Wednesday, 2 April 2008

"Have you now, or have you ever been ... ?" (updated)

Guyon Espiner, who's neither a scientist nor apparently a journalist, appears willing however to channel the ghost of one Joseph McCarthy. See the grandstanding fool burning the AGW heretics right here on the Ken and Barbie Show.

UPDATE 1: "Panic Mode": "British environmental analyst Christopher Monckton says Al Gore's latest attack on global warming skeptics shows the former vice president and other climate alarmists are 'panicking'."

   Monckton, a policy advisor for former British Prime Minister Margaret Thatcher during the 1980s, says the former vice president can enjoy his "flat earth fantasies" for a few months, but in the end, the world will be laughing at him.
   "The alarmists are alarmed, the panic mongers are panicking, the scare mongers are scared; the Gores are gored. Why? Because global warming stopped ten years ago; it hasn't got warmer since 1998," he points out. "And in fact in the last seven years, there has been a downturn in global temperatures equivalent on average to about [or] very close to one degree Fahrenheit per decade. We're actually in a period ... of global cooling."
   Monckton contends Gore is now "panicking" because he has staked his reputation as a former American VP on "telling the world that we're all doomed unless we shut down 90 percent of the Western economies." He also contends that Gore is the largest "global-warming profiteer."
Gore's group The Alliance for Climate Protection is currently launching a new $300 million ad campaign that demands reforms in environmental law to help reduce the supposed "climate crisis." But Monckton points out that in the U.K., Gore is not allowed to speak in public about his "green investment company" because to do so would violate racketeering laws by "peddling a false prospectus."

[Hat tip Leighton Smith]

UPDATE 2: Annie Fox gets a knock on the door from a Greenpeace lass:

   She ... asked if I wanted a "better world for my children." ... "Yes" I said "I do want a better world for my nieces" and that was precisely why I wouldn't support Greenpeace or any other environmentalist organisations.
   It is the very people that Greenpeace attack that make my world, this world, a beautiful place to live in [I told her]. They provide me with light when it's dark, food when I'm hungry, movies when I'm bored, champagne when I'm celebrating, chemo when I'm dying, planes when I'm in the mood to view this beautiful world. They also provide me all the necessities that allow me to do the job I love - books, computers, software, internet, financial markets, the cup that holds my tea and the tea itself.
   The policies and aim of these environmentalists are no less than a desire to turn man back into animals, scrambling around in caves, or at best eking out a meager existence on a farm. This world they desire would mean millions upon millions would stave to death, and they would be the lucky ones. The rest would live a short and miserable existence in a truly malevolent world. A world that would kill me and my nieces and all future generations of my family. I would no sooner align myself with the green movement than I would the
Ebola Virus.

I don't expect the lass will be knocking on that door again for a while.

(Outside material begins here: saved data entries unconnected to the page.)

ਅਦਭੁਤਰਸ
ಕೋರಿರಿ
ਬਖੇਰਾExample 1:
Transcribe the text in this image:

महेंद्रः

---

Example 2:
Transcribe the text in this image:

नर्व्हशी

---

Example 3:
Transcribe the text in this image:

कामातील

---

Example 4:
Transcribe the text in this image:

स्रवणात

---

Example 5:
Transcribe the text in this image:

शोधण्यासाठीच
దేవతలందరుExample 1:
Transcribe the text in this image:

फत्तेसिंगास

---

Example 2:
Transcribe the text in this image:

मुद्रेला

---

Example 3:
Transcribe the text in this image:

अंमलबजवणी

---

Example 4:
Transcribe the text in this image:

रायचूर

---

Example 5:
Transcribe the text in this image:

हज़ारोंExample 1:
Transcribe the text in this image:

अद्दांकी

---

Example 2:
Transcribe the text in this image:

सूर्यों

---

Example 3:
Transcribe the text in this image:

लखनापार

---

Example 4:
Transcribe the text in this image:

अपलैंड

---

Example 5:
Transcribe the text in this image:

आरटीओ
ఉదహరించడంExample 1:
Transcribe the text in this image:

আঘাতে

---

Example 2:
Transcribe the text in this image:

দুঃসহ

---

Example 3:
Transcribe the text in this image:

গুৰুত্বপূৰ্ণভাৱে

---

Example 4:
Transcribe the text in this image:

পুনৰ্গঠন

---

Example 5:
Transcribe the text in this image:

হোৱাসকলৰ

UPDATE 3: Further to the comment above referencing McCarthyism, Murray Rothbard is unusually perceptive on the legacy of the Senator from Wisconsin.  It was, in fact, McCarthy and "McCarthyism" he argues that provided the main catalyst for transforming the mass base of the right wing from small-government quasi-libertarianism to today's holy-rolling anti-Communism, with all that implied.  This is the very platform from which the Buckley conservatives buried the classical liberal 'Old Right.' Reflected Rothbard in the 1970s: the "problem with anti-Communism as a movement ... is how it diverts domestic policy away from individual liberty toward the police-state paternalism for which 'conservatism' has become synonymous."

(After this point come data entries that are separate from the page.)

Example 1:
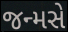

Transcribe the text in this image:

જન્મસે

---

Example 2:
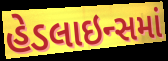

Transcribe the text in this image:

હેડલાઇન્સમાં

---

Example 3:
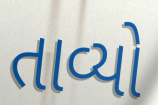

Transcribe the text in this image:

તાવ્યો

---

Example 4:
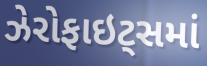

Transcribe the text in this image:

ઝેરોફાઇટ્સમાં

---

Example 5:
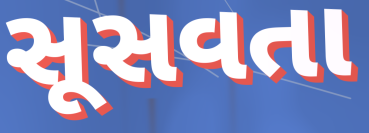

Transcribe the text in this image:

સૂસવતા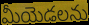
మీయెడలనుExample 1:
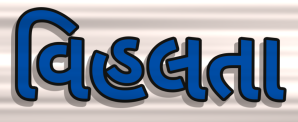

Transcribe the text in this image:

વિહલતા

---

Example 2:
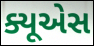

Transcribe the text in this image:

ક્યૂએસ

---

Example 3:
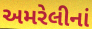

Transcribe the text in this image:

અમરેલીનાં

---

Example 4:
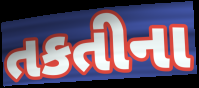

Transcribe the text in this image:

તકતીના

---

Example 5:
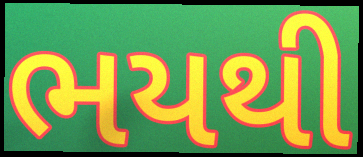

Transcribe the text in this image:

ભયથીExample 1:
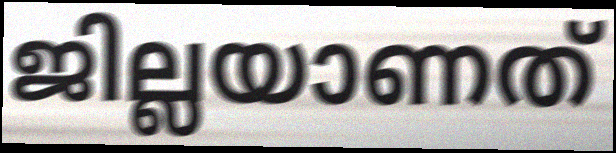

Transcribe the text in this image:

ജില്ലയാണത്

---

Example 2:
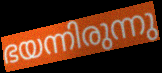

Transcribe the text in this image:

ഭയന്നിരുന്നു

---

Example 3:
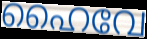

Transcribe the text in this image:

ഹൈവേ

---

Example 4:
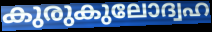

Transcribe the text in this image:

കുരുകുലോദ്വഹ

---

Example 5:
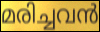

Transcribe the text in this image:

മരിച്ചവൻ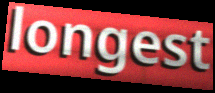
longest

At any rate, in retrospect, it is clear that libertarians and Old Rightists, including myself, had made a great mistake in endorsing domestic red-baiting, a red-baiting that proved to be the major entering wedge for the complete transformation of the original right wing. We should have listened more carefully to Frank Chodorov, and to his splendidly libertarian stand on domestic red-baiting: "How to get rid of the communists in the government? Easy. Just abolish the jobs."

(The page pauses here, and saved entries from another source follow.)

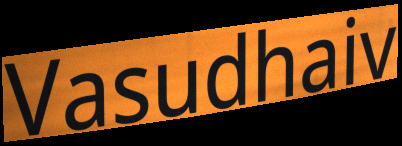
Vasudhaiv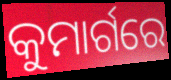
କୁମାର୍ଗରେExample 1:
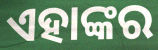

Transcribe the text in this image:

ଏହାଙ୍କର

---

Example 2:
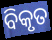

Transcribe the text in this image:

ବିକୃତ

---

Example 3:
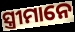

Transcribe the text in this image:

ସ୍ତ୍ରୀମାନେ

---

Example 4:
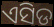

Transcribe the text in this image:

ଏସିଡ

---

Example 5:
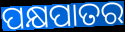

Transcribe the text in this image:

ପକ୍ଷପାତର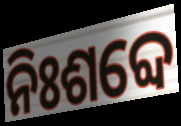
ନିଃଶବ୍ଦେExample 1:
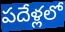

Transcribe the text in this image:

పదేళ్లలో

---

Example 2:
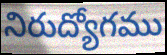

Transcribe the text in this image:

నిరుద్యోగము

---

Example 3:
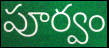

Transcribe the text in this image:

పూర్వం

  1. This is of course the same Rothbard who cheered when the Khmer Rouge poured into Phnom Penn, so perhaps his fear of McCarthy's legacy is justified...

  2. Yes, that's him. The same Rothbard who claimed at the height of the Cold war that the Soviet Union was no threat to anyone.

    Just two of the reasons I described his comments as "unusually" perceptive.

  3. Lee Smolin's book "The trouble with physics" which addresses the cult of superstring research would also give insight to warmist certainties.

    In other words, to the naive science is a big answer giving widget. While it is that, sure, it is also a scramble for funding, tenure, and respectability that directs research into collectively acceptable areas.
    This is particularly relevant when experimental data is ambiguous and/or rare and expensive to collect as is the case with climate.

    It used to be phlostigen (heat), aether (transmission of light), and ptoylemaic epicycles (pretty good at predicting eclipses) now it's warmism.